---------- MATERIALS PROVIDED ----------
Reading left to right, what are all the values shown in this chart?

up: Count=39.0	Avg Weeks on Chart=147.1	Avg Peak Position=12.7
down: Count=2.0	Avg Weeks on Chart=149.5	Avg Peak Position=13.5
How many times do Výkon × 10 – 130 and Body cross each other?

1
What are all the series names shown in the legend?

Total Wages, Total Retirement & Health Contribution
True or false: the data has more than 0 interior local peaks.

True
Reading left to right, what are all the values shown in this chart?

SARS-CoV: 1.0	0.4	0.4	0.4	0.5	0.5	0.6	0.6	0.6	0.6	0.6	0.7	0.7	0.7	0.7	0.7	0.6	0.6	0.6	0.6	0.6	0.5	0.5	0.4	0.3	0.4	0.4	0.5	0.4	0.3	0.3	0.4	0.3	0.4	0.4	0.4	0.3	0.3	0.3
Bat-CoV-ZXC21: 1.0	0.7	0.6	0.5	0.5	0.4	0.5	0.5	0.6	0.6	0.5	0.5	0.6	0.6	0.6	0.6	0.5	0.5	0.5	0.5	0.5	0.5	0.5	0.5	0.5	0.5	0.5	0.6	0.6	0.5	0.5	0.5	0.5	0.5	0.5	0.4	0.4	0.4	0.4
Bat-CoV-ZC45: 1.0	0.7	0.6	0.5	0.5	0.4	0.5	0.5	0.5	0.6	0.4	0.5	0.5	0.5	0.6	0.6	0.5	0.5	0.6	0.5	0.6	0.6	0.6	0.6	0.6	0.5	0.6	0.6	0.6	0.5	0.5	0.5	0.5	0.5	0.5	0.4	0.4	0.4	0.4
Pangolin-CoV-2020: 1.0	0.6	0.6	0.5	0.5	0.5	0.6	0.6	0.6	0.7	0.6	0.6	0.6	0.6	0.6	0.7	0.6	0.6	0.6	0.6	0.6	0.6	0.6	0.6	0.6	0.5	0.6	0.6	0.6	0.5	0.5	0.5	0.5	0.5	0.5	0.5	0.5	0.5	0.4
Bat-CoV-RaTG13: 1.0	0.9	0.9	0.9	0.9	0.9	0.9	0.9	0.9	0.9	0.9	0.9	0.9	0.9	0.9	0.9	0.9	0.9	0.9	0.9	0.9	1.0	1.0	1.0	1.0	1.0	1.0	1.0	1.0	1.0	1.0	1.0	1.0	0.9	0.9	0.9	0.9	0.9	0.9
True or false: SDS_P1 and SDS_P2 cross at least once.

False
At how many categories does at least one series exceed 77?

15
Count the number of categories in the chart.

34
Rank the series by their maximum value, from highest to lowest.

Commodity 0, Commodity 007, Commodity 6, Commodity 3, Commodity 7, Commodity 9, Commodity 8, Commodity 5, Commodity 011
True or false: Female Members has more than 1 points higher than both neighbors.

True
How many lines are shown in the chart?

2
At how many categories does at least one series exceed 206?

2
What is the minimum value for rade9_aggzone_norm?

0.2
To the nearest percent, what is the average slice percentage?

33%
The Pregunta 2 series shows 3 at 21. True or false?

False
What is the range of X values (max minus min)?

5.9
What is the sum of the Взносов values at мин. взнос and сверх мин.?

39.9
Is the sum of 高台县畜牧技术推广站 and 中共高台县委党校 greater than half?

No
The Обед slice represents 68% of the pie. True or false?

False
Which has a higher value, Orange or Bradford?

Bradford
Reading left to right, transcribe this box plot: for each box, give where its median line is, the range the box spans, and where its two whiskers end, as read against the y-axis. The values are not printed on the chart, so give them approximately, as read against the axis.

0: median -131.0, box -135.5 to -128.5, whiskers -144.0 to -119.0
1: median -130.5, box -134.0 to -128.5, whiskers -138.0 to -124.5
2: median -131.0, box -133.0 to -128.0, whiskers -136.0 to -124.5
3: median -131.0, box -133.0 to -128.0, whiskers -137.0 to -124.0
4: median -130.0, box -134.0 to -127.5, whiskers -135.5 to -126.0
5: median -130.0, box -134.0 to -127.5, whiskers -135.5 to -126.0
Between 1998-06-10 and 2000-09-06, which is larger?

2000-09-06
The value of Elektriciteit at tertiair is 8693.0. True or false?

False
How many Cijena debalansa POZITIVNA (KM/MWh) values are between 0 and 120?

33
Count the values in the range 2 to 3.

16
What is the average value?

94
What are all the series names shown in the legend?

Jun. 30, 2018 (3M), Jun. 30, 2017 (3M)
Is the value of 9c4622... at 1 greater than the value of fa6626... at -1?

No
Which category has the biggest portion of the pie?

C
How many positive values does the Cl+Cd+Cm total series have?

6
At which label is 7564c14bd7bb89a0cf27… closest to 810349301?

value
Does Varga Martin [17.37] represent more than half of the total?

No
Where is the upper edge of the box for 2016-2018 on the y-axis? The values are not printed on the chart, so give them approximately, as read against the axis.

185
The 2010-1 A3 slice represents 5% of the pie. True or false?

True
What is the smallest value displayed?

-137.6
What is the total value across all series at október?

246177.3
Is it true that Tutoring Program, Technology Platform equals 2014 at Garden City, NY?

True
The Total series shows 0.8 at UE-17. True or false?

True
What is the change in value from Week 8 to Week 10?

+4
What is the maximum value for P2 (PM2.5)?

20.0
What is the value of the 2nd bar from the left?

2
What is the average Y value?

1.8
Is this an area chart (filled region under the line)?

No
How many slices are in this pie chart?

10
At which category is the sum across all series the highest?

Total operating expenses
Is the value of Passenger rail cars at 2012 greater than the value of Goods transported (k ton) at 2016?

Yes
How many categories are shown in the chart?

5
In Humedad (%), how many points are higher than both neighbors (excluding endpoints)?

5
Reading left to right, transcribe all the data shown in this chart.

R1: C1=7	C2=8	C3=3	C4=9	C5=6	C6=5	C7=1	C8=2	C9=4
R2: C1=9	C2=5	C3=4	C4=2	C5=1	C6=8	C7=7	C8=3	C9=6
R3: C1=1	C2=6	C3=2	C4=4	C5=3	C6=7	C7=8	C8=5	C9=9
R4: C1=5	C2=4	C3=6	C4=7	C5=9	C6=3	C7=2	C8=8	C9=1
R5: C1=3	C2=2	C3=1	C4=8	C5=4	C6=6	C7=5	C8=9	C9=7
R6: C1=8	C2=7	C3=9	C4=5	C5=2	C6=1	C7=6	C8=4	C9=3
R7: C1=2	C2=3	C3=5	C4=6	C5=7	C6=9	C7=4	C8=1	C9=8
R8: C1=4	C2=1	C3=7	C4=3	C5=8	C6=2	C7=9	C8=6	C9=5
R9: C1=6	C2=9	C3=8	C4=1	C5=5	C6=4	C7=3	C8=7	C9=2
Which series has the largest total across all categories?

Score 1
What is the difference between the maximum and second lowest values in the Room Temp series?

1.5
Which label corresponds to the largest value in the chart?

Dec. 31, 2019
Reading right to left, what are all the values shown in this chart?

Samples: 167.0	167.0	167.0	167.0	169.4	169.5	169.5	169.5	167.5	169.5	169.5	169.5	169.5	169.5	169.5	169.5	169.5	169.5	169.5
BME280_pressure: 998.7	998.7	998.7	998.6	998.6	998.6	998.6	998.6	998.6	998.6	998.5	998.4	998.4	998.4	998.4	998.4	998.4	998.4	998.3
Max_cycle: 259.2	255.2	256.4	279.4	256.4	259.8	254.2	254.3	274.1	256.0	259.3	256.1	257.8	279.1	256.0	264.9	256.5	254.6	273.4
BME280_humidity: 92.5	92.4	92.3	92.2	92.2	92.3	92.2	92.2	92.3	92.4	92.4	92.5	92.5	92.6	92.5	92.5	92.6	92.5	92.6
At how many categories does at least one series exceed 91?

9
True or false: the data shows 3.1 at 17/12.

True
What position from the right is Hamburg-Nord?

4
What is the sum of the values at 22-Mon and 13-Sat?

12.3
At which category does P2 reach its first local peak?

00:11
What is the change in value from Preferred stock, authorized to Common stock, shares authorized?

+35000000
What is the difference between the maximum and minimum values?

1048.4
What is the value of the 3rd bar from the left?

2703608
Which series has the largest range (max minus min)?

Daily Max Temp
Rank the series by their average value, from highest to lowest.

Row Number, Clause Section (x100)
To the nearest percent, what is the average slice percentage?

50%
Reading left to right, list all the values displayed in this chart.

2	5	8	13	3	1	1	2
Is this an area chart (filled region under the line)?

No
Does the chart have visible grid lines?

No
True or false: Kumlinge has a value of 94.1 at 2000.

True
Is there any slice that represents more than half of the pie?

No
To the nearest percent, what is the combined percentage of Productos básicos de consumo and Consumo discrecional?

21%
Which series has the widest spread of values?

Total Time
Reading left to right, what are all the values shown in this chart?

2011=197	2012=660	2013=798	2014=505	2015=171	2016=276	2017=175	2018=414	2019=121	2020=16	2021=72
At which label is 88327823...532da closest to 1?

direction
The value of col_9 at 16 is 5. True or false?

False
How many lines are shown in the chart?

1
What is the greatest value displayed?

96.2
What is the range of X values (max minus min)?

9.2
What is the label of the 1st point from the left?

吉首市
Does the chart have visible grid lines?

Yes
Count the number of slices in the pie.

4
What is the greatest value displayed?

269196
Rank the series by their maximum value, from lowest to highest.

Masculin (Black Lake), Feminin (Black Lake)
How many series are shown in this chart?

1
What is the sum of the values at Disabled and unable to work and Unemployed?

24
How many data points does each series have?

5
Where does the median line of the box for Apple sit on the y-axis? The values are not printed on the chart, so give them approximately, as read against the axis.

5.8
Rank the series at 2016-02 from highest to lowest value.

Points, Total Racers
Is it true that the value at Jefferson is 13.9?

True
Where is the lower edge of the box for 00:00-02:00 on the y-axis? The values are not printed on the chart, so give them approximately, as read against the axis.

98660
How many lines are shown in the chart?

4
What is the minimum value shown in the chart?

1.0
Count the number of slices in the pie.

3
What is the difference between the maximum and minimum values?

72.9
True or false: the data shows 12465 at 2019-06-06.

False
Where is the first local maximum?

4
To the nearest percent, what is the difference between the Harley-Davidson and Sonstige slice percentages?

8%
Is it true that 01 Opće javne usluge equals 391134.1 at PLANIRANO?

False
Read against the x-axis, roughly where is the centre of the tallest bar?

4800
----------
## [TASK INSTRUCTIONS]
Reproduce without alteration the material from its first line through the line containing "At how many categories does at least one series exceed 206?", including both of those lines.

## [OUTPUT FOR THIS TASK]
Reading left to right, what are all the values shown in this chart?

up: Count=39.0	Avg Weeks on Chart=147.1	Avg Peak Position=12.7
down: Count=2.0	Avg Weeks on Chart=149.5	Avg Peak Position=13.5
How many times do Výkon × 10 – 130 and Body cross each other?

1
What are all the series names shown in the legend?

Total Wages, Total Retirement & Health Contribution
True or false: the data has more than 0 interior local peaks.

True
Reading left to right, what are all the values shown in this chart?

SARS-CoV: 1.0	0.4	0.4	0.4	0.5	0.5	0.6	0.6	0.6	0.6	0.6	0.7	0.7	0.7	0.7	0.7	0.6	0.6	0.6	0.6	0.6	0.5	0.5	0.4	0.3	0.4	0.4	0.5	0.4	0.3	0.3	0.4	0.3	0.4	0.4	0.4	0.3	0.3	0.3
Bat-CoV-ZXC21: 1.0	0.7	0.6	0.5	0.5	0.4	0.5	0.5	0.6	0.6	0.5	0.5	0.6	0.6	0.6	0.6	0.5	0.5	0.5	0.5	0.5	0.5	0.5	0.5	0.5	0.5	0.5	0.6	0.6	0.5	0.5	0.5	0.5	0.5	0.5	0.4	0.4	0.4	0.4
Bat-CoV-ZC45: 1.0	0.7	0.6	0.5	0.5	0.4	0.5	0.5	0.5	0.6	0.4	0.5	0.5	0.5	0.6	0.6	0.5	0.5	0.6	0.5	0.6	0.6	0.6	0.6	0.6	0.5	0.6	0.6	0.6	0.5	0.5	0.5	0.5	0.5	0.5	0.4	0.4	0.4	0.4
Pangolin-CoV-2020: 1.0	0.6	0.6	0.5	0.5	0.5	0.6	0.6	0.6	0.7	0.6	0.6	0.6	0.6	0.6	0.7	0.6	0.6	0.6	0.6	0.6	0.6	0.6	0.6	0.6	0.5	0.6	0.6	0.6	0.5	0.5	0.5	0.5	0.5	0.5	0.5	0.5	0.5	0.4
Bat-CoV-RaTG13: 1.0	0.9	0.9	0.9	0.9	0.9	0.9	0.9	0.9	0.9	0.9	0.9	0.9	0.9	0.9	0.9	0.9	0.9	0.9	0.9	0.9	1.0	1.0	1.0	1.0	1.0	1.0	1.0	1.0	1.0	1.0	1.0	1.0	0.9	0.9	0.9	0.9	0.9	0.9
True or false: SDS_P1 and SDS_P2 cross at least once.

False
At how many categories does at least one series exceed 77?

15
Count the number of categories in the chart.

34
Rank the series by their maximum value, from highest to lowest.

Commodity 0, Commodity 007, Commodity 6, Commodity 3, Commodity 7, Commodity 9, Commodity 8, Commodity 5, Commodity 011
True or false: Female Members has more than 1 points higher than both neighbors.

True
How many lines are shown in the chart?

2
At how many categories does at least one series exceed 206?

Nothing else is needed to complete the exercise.